▶ _The problem_:
If a line below falls between the line with "выпущен Виталием Терлецким и Евгенией" and the line with "CERT Polska może zablokować", or is one of those two, output it exactly; output nothing else and no pictures.

▶ _Records for processing_:
************
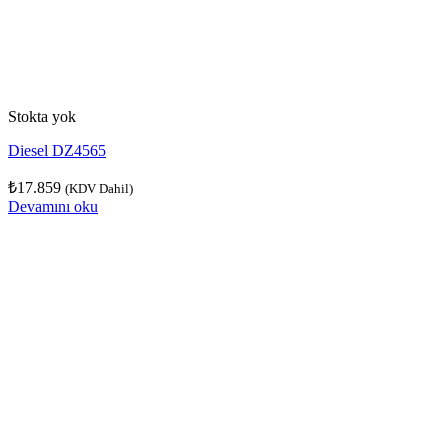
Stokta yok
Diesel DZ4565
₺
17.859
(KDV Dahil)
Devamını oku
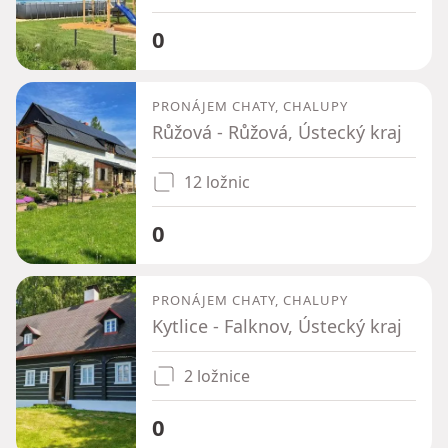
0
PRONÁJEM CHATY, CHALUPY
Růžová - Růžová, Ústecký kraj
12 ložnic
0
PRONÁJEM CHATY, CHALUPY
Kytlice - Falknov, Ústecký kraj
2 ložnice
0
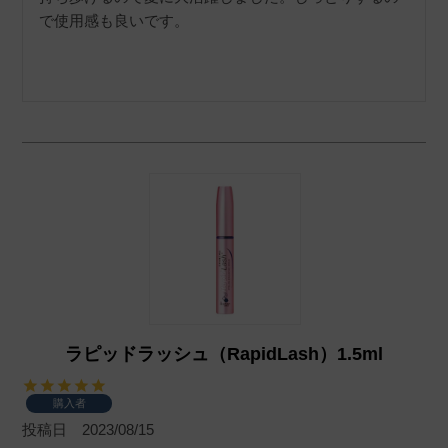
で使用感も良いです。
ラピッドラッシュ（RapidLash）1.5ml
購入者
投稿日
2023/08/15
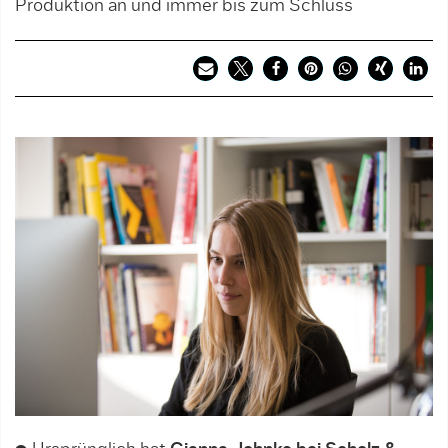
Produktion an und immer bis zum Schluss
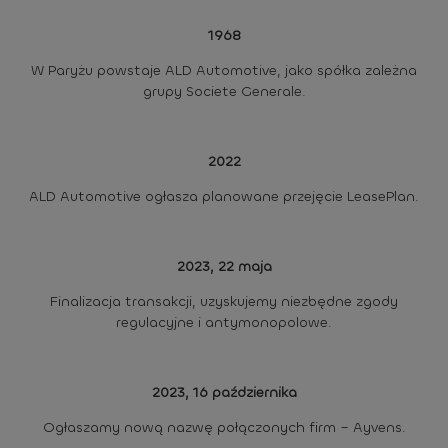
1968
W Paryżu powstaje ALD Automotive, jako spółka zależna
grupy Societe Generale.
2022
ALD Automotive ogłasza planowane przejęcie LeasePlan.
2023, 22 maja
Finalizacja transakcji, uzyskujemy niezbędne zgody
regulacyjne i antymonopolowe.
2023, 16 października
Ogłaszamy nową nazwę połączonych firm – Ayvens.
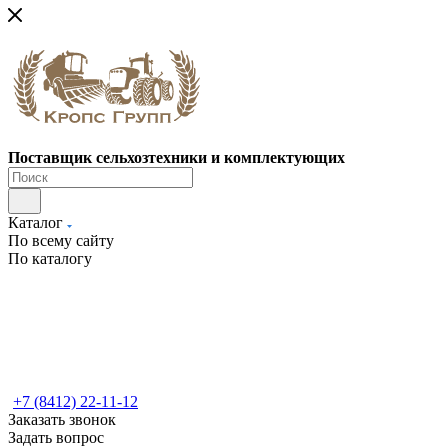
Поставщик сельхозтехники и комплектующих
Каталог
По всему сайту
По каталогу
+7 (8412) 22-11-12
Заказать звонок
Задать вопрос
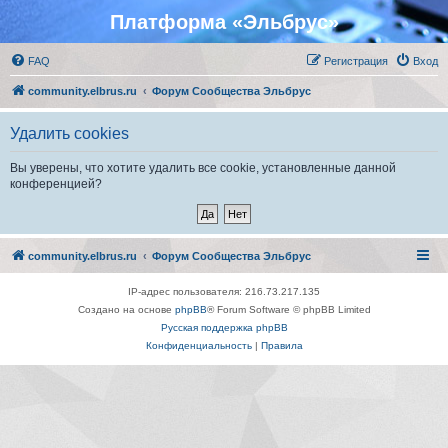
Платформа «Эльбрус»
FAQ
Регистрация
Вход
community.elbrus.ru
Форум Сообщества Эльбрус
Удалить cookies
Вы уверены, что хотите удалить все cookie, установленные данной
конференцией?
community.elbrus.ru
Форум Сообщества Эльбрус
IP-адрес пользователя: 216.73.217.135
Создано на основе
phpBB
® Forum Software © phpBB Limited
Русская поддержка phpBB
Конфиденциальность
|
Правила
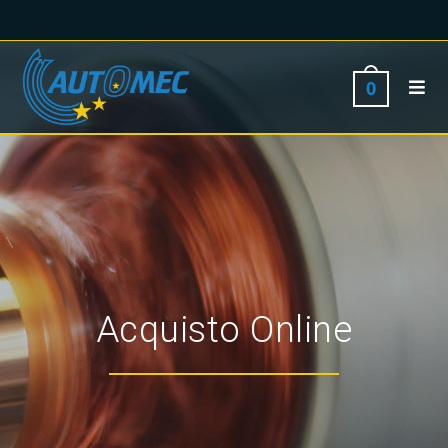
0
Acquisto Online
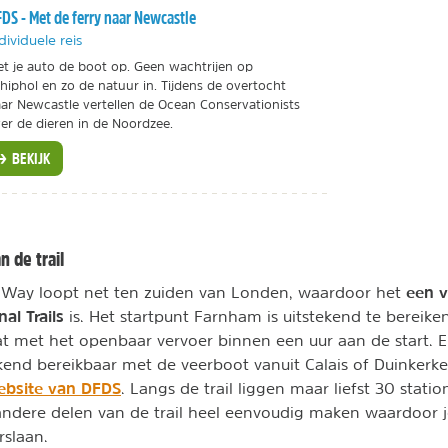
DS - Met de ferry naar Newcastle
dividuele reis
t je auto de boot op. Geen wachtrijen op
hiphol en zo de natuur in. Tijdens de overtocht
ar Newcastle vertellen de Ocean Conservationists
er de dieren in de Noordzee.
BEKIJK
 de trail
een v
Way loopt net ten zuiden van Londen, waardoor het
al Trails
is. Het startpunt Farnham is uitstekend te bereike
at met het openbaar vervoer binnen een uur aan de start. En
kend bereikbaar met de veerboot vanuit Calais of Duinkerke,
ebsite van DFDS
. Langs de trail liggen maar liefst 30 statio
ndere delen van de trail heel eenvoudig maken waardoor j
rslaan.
************
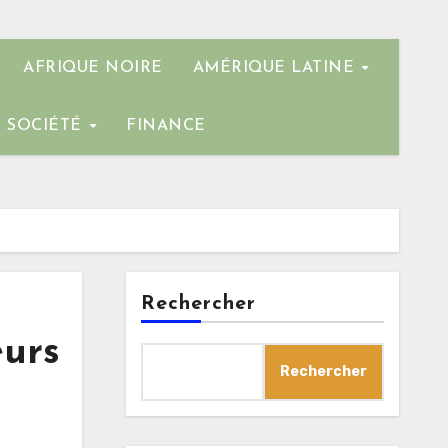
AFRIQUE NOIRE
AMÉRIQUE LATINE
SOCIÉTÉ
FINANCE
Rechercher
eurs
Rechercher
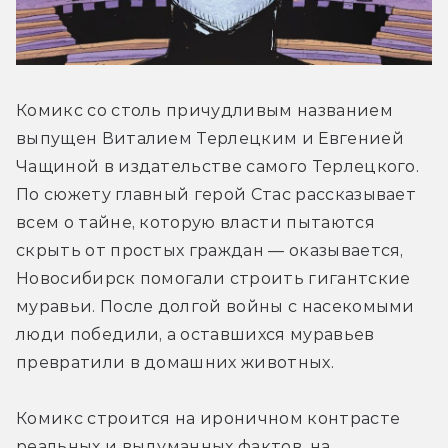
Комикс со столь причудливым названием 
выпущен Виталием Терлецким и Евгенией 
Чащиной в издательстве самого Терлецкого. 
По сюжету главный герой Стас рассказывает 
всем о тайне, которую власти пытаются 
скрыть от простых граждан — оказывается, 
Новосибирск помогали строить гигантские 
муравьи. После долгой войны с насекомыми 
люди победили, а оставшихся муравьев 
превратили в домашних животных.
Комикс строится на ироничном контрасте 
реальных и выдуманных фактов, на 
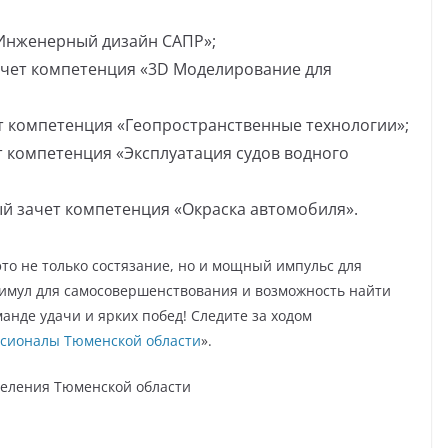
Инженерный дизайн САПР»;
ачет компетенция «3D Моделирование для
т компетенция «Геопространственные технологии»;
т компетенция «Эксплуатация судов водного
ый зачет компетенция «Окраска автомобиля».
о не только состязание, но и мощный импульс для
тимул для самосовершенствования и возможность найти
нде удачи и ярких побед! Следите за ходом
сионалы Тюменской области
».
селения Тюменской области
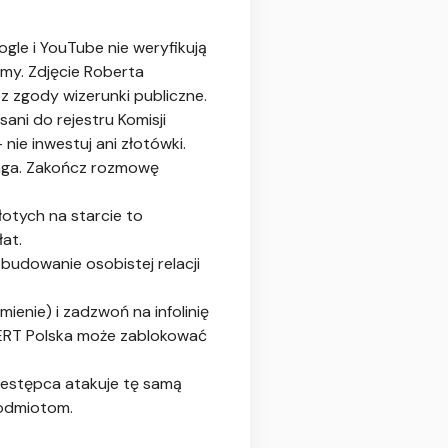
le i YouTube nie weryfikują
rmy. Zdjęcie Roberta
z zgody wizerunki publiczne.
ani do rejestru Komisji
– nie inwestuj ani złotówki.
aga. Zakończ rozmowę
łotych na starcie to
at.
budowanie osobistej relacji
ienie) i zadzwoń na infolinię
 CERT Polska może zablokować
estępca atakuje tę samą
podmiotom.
************
▶ _Worked solution_:
выпущен Виталием Терлецким и Евгенией 
Чащиной в издательстве самого Терлецкого. 
По сюжету главный герой Стас рассказывает 
всем о тайне, которую власти пытаются 
скрыть от простых граждан — оказывается, 
Новосибирск помогали строить гигантские 
муравьи. После долгой войны с насекомыми 
люди победили, а оставшихся муравьев 
превратили в домашних животных.
Комикс строится на ироничном контрасте 
реальных и выдуманных фактов, на 
Инженерный дизайн САПР»;
ачет компетенция «3D Моделирование для
т компетенция «Геопространственные технологии»;
т компетенция «Эксплуатация судов водного
ый зачет компетенция «Окраска автомобиля».
о не только состязание, но и мощный импульс для
тимул для самосовершенствования и возможность найти
нде удачи и ярких побед! Следите за ходом
сионалы Тюменской области
».
селения Тюменской области
le i YouTube nie weryfikują
rmy. Zdjęcie Roberta
z zgody wizerunki publiczne.
ani do rejestru Komisji
– nie inwestuj ani złotówki.
aga. Zakończ rozmowę
łotych na starcie to
at.
budowanie osobistej relacji
ienie) i zadzwoń na infolinię
 CERT Polska może zablokować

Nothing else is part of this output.